• What you need to do
Would you give the entries below again in full, exactly as they stand?

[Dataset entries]
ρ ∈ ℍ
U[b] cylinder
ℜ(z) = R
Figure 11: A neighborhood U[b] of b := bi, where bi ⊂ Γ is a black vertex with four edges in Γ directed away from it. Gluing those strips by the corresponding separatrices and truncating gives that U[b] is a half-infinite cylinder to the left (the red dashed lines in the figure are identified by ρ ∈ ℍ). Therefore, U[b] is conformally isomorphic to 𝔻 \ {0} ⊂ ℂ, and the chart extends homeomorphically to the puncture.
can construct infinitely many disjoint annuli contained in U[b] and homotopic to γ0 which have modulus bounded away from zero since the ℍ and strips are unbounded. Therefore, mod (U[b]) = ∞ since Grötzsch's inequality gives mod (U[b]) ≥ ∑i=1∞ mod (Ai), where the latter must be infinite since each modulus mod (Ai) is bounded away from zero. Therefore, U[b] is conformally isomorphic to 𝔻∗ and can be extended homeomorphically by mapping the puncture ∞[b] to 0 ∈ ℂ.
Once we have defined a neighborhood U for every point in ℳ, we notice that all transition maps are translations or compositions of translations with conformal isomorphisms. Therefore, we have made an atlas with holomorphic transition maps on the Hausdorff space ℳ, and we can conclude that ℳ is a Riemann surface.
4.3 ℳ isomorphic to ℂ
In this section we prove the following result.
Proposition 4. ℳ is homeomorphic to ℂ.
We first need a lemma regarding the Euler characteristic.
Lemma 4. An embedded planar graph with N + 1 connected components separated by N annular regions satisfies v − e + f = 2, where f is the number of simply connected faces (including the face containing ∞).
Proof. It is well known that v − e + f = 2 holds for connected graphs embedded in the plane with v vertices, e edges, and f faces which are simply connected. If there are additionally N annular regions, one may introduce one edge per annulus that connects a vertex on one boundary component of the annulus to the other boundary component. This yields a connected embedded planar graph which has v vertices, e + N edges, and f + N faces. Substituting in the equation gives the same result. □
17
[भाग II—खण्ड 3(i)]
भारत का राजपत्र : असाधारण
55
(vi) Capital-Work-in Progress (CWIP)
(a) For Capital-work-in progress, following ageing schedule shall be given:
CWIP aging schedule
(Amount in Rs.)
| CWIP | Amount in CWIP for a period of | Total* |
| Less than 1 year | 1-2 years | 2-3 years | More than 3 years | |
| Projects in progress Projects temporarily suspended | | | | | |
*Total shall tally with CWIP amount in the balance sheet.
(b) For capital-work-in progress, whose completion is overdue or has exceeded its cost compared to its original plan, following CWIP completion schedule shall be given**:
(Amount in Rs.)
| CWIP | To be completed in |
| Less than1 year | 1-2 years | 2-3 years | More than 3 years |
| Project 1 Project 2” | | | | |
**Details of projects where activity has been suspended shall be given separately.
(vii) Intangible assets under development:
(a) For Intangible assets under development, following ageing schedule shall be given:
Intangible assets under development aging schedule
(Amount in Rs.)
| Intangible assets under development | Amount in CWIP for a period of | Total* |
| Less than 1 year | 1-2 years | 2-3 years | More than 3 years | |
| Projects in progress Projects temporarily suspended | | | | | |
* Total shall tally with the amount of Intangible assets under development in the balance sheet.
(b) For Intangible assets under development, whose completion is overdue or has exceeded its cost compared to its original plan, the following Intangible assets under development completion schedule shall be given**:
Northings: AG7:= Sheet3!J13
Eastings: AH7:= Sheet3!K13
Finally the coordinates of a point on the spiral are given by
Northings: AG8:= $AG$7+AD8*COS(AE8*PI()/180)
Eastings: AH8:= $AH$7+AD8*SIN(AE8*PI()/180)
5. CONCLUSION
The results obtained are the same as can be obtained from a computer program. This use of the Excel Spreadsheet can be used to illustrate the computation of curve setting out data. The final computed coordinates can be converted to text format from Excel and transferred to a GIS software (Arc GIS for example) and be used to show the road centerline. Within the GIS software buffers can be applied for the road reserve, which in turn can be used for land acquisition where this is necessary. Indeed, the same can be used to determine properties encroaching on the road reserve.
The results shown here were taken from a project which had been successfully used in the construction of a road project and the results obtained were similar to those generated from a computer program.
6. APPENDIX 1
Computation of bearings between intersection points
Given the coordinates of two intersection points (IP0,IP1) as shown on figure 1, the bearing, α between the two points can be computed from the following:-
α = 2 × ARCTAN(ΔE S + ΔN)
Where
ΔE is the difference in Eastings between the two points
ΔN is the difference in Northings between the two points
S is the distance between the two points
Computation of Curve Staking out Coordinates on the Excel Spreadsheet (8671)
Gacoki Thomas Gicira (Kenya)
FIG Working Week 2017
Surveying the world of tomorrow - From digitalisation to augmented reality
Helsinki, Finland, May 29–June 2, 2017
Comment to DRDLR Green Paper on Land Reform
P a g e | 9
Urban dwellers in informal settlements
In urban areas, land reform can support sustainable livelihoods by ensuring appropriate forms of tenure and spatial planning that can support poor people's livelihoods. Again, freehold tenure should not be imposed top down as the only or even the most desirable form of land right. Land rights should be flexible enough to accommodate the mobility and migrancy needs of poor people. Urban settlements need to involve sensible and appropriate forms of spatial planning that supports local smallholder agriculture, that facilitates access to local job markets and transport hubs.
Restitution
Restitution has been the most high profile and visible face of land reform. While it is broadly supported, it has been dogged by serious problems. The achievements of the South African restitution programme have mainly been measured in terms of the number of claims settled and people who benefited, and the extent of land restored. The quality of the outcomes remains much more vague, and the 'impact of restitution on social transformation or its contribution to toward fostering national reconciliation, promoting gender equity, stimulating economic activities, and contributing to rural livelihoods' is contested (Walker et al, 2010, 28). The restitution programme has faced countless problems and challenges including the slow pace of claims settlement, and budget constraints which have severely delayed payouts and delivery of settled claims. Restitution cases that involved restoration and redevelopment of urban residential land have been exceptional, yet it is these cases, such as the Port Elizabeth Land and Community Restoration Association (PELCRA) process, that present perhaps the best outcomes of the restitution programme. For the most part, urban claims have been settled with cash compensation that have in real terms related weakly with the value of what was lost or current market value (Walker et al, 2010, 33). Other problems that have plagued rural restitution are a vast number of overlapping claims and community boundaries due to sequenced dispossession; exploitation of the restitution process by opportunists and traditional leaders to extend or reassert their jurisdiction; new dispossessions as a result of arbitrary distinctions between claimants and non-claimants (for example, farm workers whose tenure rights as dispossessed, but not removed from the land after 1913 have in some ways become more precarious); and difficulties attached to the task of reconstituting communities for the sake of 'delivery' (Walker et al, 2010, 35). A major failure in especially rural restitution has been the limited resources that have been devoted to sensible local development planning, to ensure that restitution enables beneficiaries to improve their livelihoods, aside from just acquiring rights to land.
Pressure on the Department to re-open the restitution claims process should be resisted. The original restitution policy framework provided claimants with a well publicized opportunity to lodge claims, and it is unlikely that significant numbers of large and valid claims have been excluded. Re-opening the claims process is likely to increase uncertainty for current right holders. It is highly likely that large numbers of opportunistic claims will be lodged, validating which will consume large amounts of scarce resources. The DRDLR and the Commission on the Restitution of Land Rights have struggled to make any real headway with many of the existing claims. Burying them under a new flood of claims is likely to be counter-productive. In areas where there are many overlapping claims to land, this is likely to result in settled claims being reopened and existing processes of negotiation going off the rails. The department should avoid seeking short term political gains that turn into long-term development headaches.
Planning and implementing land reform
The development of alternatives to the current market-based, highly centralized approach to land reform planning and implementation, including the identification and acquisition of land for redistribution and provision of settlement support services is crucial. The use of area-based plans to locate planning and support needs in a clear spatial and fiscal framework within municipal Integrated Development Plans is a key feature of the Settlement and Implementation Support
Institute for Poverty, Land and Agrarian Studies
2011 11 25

• Expected answer
ρ ∈ ℍ
U[b] cylinder
ℜ(z) = R
Figure 11: A neighborhood U[b] of b := bi, where bi ⊂ Γ is a black vertex with four edges in Γ directed away from it. Gluing those strips by the corresponding separatrices and truncating gives that U[b] is a half-infinite cylinder to the left (the red dashed lines in the figure are identified by ρ ∈ ℍ). Therefore, U[b] is conformally isomorphic to 𝔻 \ {0} ⊂ ℂ, and the chart extends homeomorphically to the puncture.
can construct infinitely many disjoint annuli contained in U[b] and homotopic to γ0 which have modulus bounded away from zero since the ℍ and strips are unbounded. Therefore, mod (U[b]) = ∞ since Grötzsch's inequality gives mod (U[b]) ≥ ∑i=1∞ mod (Ai), where the latter must be infinite since each modulus mod (Ai) is bounded away from zero. Therefore, U[b] is conformally isomorphic to 𝔻∗ and can be extended homeomorphically by mapping the puncture ∞[b] to 0 ∈ ℂ.
Once we have defined a neighborhood U for every point in ℳ, we notice that all transition maps are translations or compositions of translations with conformal isomorphisms. Therefore, we have made an atlas with holomorphic transition maps on the Hausdorff space ℳ, and we can conclude that ℳ is a Riemann surface.
4.3 ℳ isomorphic to ℂ
In this section we prove the following result.
Proposition 4. ℳ is homeomorphic to ℂ.
We first need a lemma regarding the Euler characteristic.
Lemma 4. An embedded planar graph with N + 1 connected components separated by N annular regions satisfies v − e + f = 2, where f is the number of simply connected faces (including the face containing ∞).
Proof. It is well known that v − e + f = 2 holds for connected graphs embedded in the plane with v vertices, e edges, and f faces which are simply connected. If there are additionally N annular regions, one may introduce one edge per annulus that connects a vertex on one boundary component of the annulus to the other boundary component. This yields a connected embedded planar graph which has v vertices, e + N edges, and f + N faces. Substituting in the equation gives the same result. □
17
[भाग II—खण्ड 3(i)]
भारत का राजपत्र : असाधारण
55
(vi) Capital-Work-in Progress (CWIP)
(a) For Capital-work-in progress, following ageing schedule shall be given:
CWIP aging schedule
(Amount in Rs.)
| CWIP | Amount in CWIP for a period of | Total* |
| Less than 1 year | 1-2 years | 2-3 years | More than 3 years | |
| Projects in progress Projects temporarily suspended | | | | | |
*Total shall tally with CWIP amount in the balance sheet.
(b) For capital-work-in progress, whose completion is overdue or has exceeded its cost compared to its original plan, following CWIP completion schedule shall be given**:
(Amount in Rs.)
| CWIP | To be completed in |
| Less than1 year | 1-2 years | 2-3 years | More than 3 years |
| Project 1 Project 2” | | | | |
**Details of projects where activity has been suspended shall be given separately.
(vii) Intangible assets under development:
(a) For Intangible assets under development, following ageing schedule shall be given:
Intangible assets under development aging schedule
(Amount in Rs.)
| Intangible assets under development | Amount in CWIP for a period of | Total* |
| Less than 1 year | 1-2 years | 2-3 years | More than 3 years | |
| Projects in progress Projects temporarily suspended | | | | | |
* Total shall tally with the amount of Intangible assets under development in the balance sheet.
(b) For Intangible assets under development, whose completion is overdue or has exceeded its cost compared to its original plan, the following Intangible assets under development completion schedule shall be given**:
Northings: AG7:= Sheet3!J13
Eastings: AH7:= Sheet3!K13
Finally the coordinates of a point on the spiral are given by
Northings: AG8:= $AG$7+AD8*COS(AE8*PI()/180)
Eastings: AH8:= $AH$7+AD8*SIN(AE8*PI()/180)
5. CONCLUSION
The results obtained are the same as can be obtained from a computer program. This use of the Excel Spreadsheet can be used to illustrate the computation of curve setting out data. The final computed coordinates can be converted to text format from Excel and transferred to a GIS software (Arc GIS for example) and be used to show the road centerline. Within the GIS software buffers can be applied for the road reserve, which in turn can be used for land acquisition where this is necessary. Indeed, the same can be used to determine properties encroaching on the road reserve.
The results shown here were taken from a project which had been successfully used in the construction of a road project and the results obtained were similar to those generated from a computer program.
6. APPENDIX 1
Computation of bearings between intersection points
Given the coordinates of two intersection points (IP0,IP1) as shown on figure 1, the bearing, α between the two points can be computed from the following:-
α = 2 × ARCTAN(ΔE S + ΔN)
Where
ΔE is the difference in Eastings between the two points
ΔN is the difference in Northings between the two points
S is the distance between the two points
Computation of Curve Staking out Coordinates on the Excel Spreadsheet (8671)
Gacoki Thomas Gicira (Kenya)
FIG Working Week 2017
Surveying the world of tomorrow - From digitalisation to augmented reality
Helsinki, Finland, May 29–June 2, 2017
Comment to DRDLR Green Paper on Land Reform
P a g e | 9
Urban dwellers in informal settlements
In urban areas, land reform can support sustainable livelihoods by ensuring appropriate forms of tenure and spatial planning that can support poor people's livelihoods. Again, freehold tenure should not be imposed top down as the only or even the most desirable form of land right. Land rights should be flexible enough to accommodate the mobility and migrancy needs of poor people. Urban settlements need to involve sensible and appropriate forms of spatial planning that supports local smallholder agriculture, that facilitates access to local job markets and transport hubs.
Restitution
Restitution has been the most high profile and visible face of land reform. While it is broadly supported, it has been dogged by serious problems. The achievements of the South African restitution programme have mainly been measured in terms of the number of claims settled and people who benefited, and the extent of land restored. The quality of the outcomes remains much more vague, and the 'impact of restitution on social transformation or its contribution to toward fostering national reconciliation, promoting gender equity, stimulating economic activities, and contributing to rural livelihoods' is contested (Walker et al, 2010, 28). The restitution programme has faced countless problems and challenges including the slow pace of claims settlement, and budget constraints which have severely delayed payouts and delivery of settled claims. Restitution cases that involved restoration and redevelopment of urban residential land have been exceptional, yet it is these cases, such as the Port Elizabeth Land and Community Restoration Association (PELCRA) process, that present perhaps the best outcomes of the restitution programme. For the most part, urban claims have been settled with cash compensation that have in real terms related weakly with the value of what was lost or current market value (Walker et al, 2010, 33). Other problems that have plagued rural restitution are a vast number of overlapping claims and community boundaries due to sequenced dispossession; exploitation of the restitution process by opportunists and traditional leaders to extend or reassert their jurisdiction; new dispossessions as a result of arbitrary distinctions between claimants and non-claimants (for example, farm workers whose tenure rights as dispossessed, but not removed from the land after 1913 have in some ways become more precarious); and difficulties attached to the task of reconstituting communities for the sake of 'delivery' (Walker et al, 2010, 35). A major failure in especially rural restitution has been the limited resources that have been devoted to sensible local development planning, to ensure that restitution enables beneficiaries to improve their livelihoods, aside from just acquiring rights to land.
Pressure on the Department to re-open the restitution claims process should be resisted. The original restitution policy framework provided claimants with a well publicized opportunity to lodge claims, and it is unlikely that significant numbers of large and valid claims have been excluded. Re-opening the claims process is likely to increase uncertainty for current right holders. It is highly likely that large numbers of opportunistic claims will be lodged, validating which will consume large amounts of scarce resources. The DRDLR and the Commission on the Restitution of Land Rights have struggled to make any real headway with many of the existing claims. Burying them under a new flood of claims is likely to be counter-productive. In areas where there are many overlapping claims to land, this is likely to result in settled claims being reopened and existing processes of negotiation going off the rails. The department should avoid seeking short term political gains that turn into long-term development headaches.
Planning and implementing land reform
The development of alternatives to the current market-based, highly centralized approach to land reform planning and implementation, including the identification and acquisition of land for redistribution and provision of settlement support services is crucial. The use of area-based plans to locate planning and support needs in a clear spatial and fiscal framework within municipal Integrated Development Plans is a key feature of the Settlement and Implementation Support
Institute for Poverty, Land and Agrarian Studies
2011 11 25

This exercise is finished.